França: oposição avança com duas moções de censura contra o Governo, que "forçou" aprovação do Orçamento

Governo francês ativou cláusula controversa que permite fazer passar um orçamento do Estado sem apreciação do parlamento
Governo francês ativou cláusula controversa que permite fazer passar um orçamento do Estado sem apreciação do parlamento
A oposição francesa avançou esta quarta-feira com duas moções de censura contra o Governo do país. As medidas foram interpostas pela Nupes (coligação de esquerda) e pelo RN (Reagrupamento Nacional, partido de Marine Le Pen), devendo chegar ao hemiciclo na próxima segunda-feira.
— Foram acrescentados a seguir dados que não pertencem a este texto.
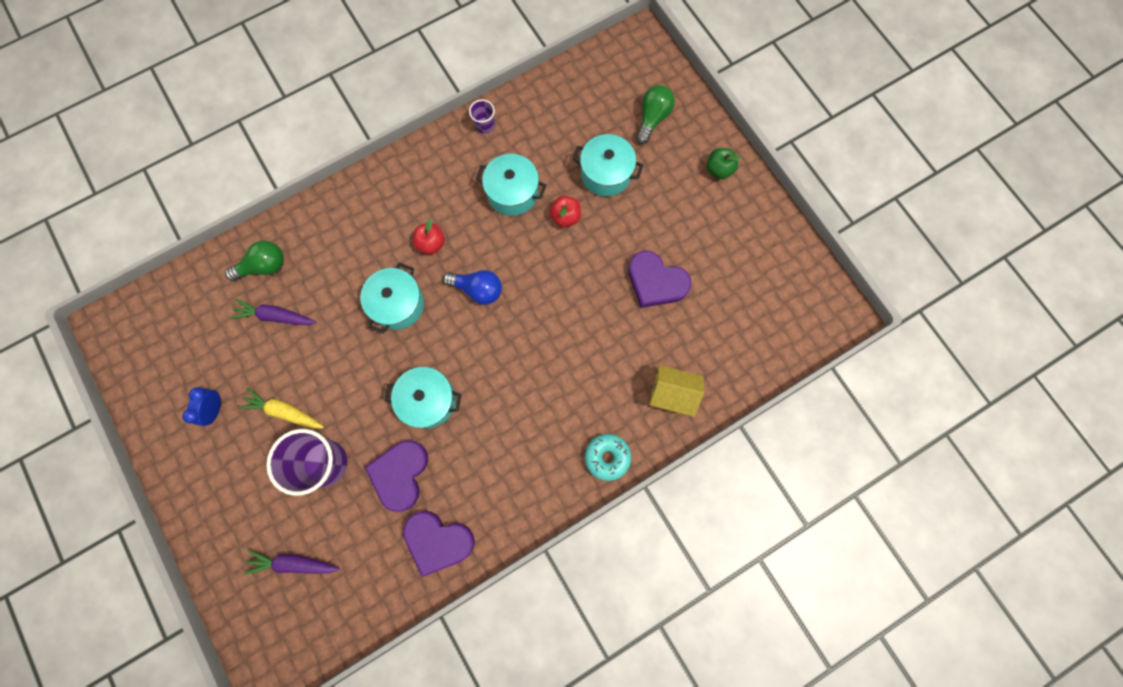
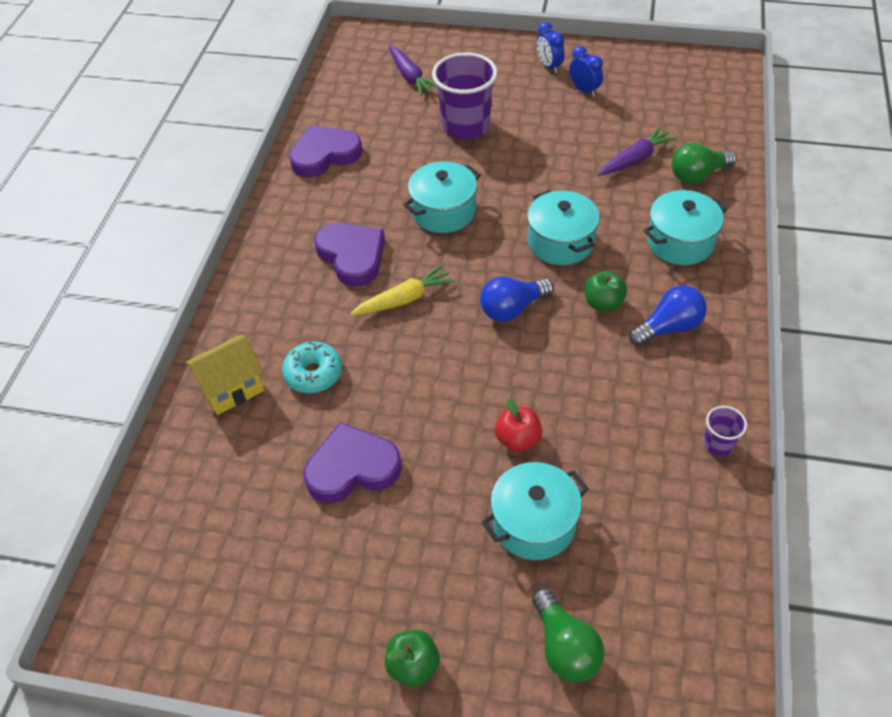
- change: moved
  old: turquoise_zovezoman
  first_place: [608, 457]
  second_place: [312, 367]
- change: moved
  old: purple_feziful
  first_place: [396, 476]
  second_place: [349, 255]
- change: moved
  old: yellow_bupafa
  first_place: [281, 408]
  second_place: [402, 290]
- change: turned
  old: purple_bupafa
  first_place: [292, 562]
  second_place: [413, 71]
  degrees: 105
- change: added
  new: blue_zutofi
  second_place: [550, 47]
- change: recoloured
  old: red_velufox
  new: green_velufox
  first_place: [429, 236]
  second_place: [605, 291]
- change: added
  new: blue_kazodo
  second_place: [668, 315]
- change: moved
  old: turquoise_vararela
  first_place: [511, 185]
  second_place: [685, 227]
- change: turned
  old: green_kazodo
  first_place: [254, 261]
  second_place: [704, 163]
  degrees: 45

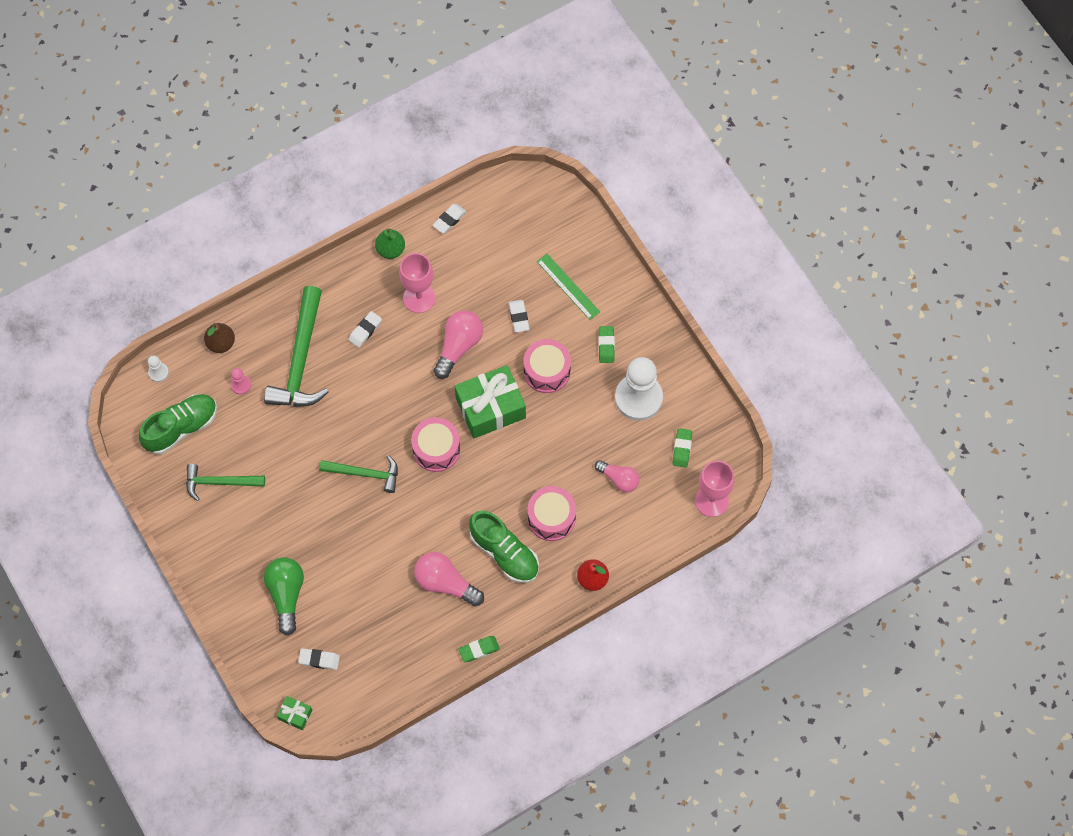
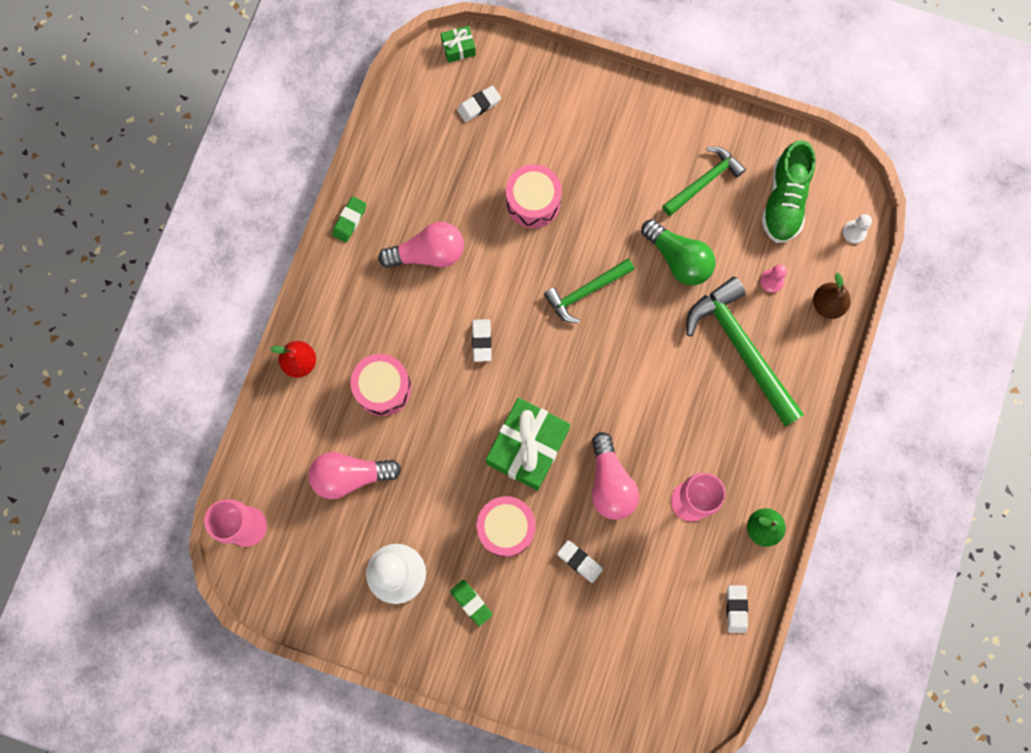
- change: resized
  old: pink_kazodo
  first_place: [617, 476]
  second_place: [355, 475]
  factor: 1.51
- change: moved
  old: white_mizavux
  first_place: [365, 329]
  second_place: [482, 340]
- change: moved
  old: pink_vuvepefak
  first_place: [435, 444]
  second_place: [534, 196]
- change: moved
  old: green_kazodo
  first_place: [284, 596]
  second_place: [678, 252]
- change: removed
  old: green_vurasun
  first_place: [504, 546]
- change: removed
  old: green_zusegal
  first_place: [568, 287]
- change: removed
  old: green_mizavux
  first_place: [682, 448]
As duas moções surgem em resposta ao anúncio feito pela primeira-ministra francesa esta quarta-feira. Élisabeth Borne afirmou que irá ativar a cláusula 43.9 da constituição francesa, um mecanismo que permite aprovar o orçamento do Estado sem que este seja aprovado pelo Parlamento.
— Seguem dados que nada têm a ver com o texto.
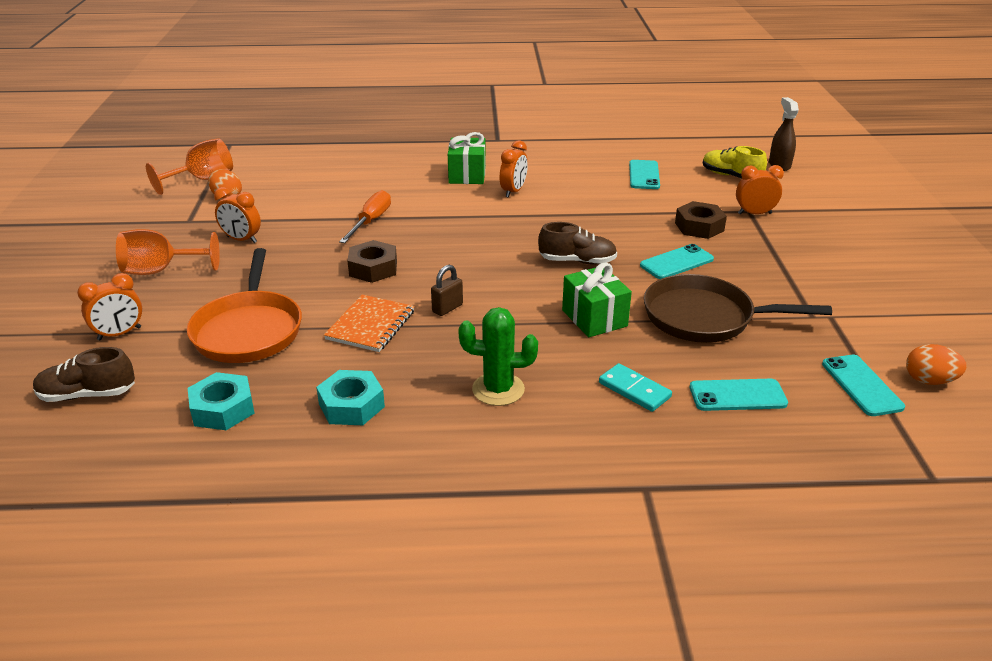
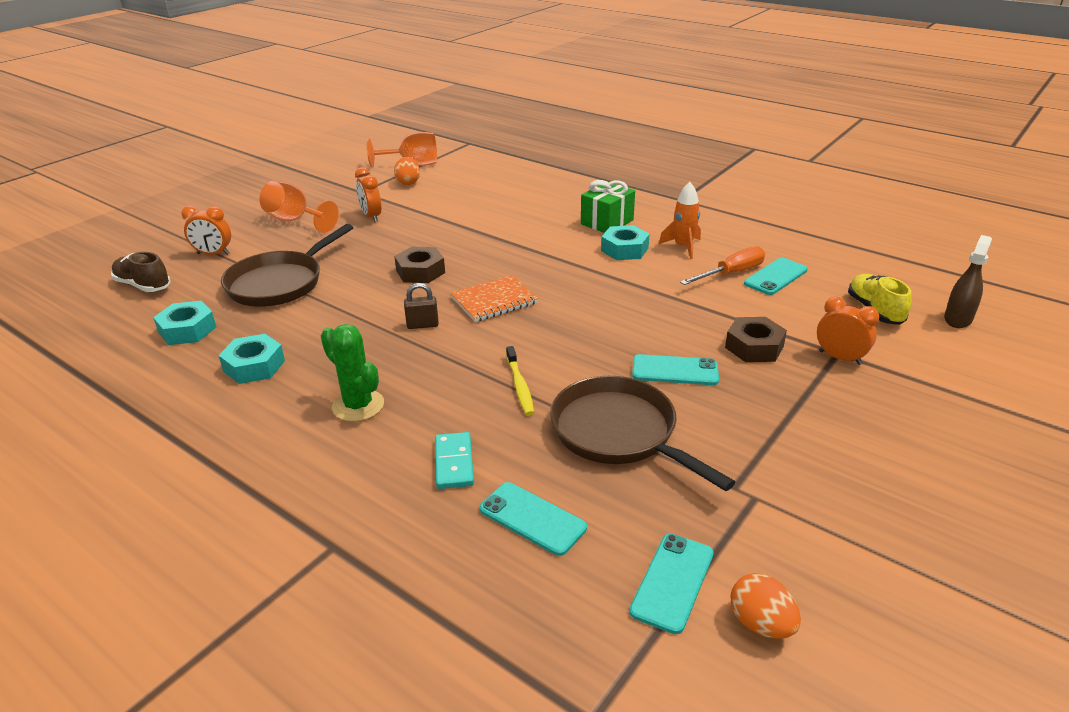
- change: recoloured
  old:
Estes esforços contudo deverão sair frustrados. Segundo o Le Figaro, os deputados da Nupes recusam-se a votar a favor da moção do RN e vice-versa. Mesmo que os dois lados se entendessem, o grupo parlamentar d'Os Republicanos (centro-direita) recusa envolver-se, não contribuindo assim com os votos necessários para derrubar o Governo.
A ativação da cláusula 49.3 já estava a ser antecipada há vários dias. Na Assembleia Nacional, o debate orçamental dura já há seis dias e o executivo de Emmanuel Macron (que tem apenas maioria relativa) corria o risco de não ver o documento aprovado ou dr este sofrer alterações significativas em matéria fiscal e de despesa pública. Durante o debate foram apresentadas 3500 propostas de alteração, das quais 102 foram aprovadas.
“No momento em que falamos, ao sexto dia de debate [orçamental], um grande número de alterações ainda estão por analisar”, afirmou Élisabeth Borne no Parlamento. “Esta decisão é a escolha da responsabilidade, porque devemos dar ao país um Orçamento coerente com os compromissos assumidos perante os franceses: sem aumento de impostos, sem aumento do défice.”
Na V República, o artigo 49.3 já foi utilizado 89 vezes, sendo que a última vez aconteceu no início do 2020, quando o Governo de Edouard Phillipe aprovou desta forma a reforma do sistema de pensões que seria depois suspensa devido à pandemia e será retomada por Borne.
Este artigo pode ser usado uma vez por sessão legislativa, para o Orçamento e para outra lei que o Governo considere essencial.
Embora não seja a primeira vez que a cláusila é utilizada, o seu uso no atual contexto de crescente tensão social é contudo visto como controverso.
No passado domingo, milhares de pessoas saíram à rua numa "marcha contra o alto custo de vida e a inação climática" em Paris. Esta terça-feira, o país foi paralisado por uma greve geral. Nos cartazes usados nas manifestações, foi possível avistar mensagens contra a ativação da 49.3.
“O uso da 49.3 atesta a fragilidade política do governo, ilustra o desrespeito pela representação nacional e confirma o impasse do executivo”, escreveram os deputados da Nupes no texto da moção de censura apresentada esta quarta-feira. “Esta 49.3, um ato de brutalidade anti-democrática, negação do parlamentarismo, provocação dos cidadãos representados pelos deputados eleitos pela Nupes, leva-nos a pedir a censura deste Governo.”
O texto da RN deverá ser conhecido esta quinta-feira.